[[ Source information open ]]

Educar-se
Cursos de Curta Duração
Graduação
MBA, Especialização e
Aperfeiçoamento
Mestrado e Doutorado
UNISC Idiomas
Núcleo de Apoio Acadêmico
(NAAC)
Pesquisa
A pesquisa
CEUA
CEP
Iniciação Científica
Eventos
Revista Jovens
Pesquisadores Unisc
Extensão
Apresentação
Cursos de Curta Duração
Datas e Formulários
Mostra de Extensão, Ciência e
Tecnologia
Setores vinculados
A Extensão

[[ Source information closed ]]

Reproduce every line of the rows above word for word, keeping the same order and line breaks.

Answer below -
Educar-se
Cursos de Curta Duração
Graduação
MBA, Especialização e
Aperfeiçoamento
Mestrado e Doutorado
UNISC Idiomas
Núcleo de Apoio Acadêmico
(NAAC)
Pesquisa
A pesquisa
CEUA
CEP
Iniciação Científica
Eventos
Revista Jovens
Pesquisadores Unisc
Extensão
Apresentação
Cursos de Curta Duração
Datas e Formulários
Mostra de Extensão, Ciência e
Tecnologia
Setores vinculados
A Extensão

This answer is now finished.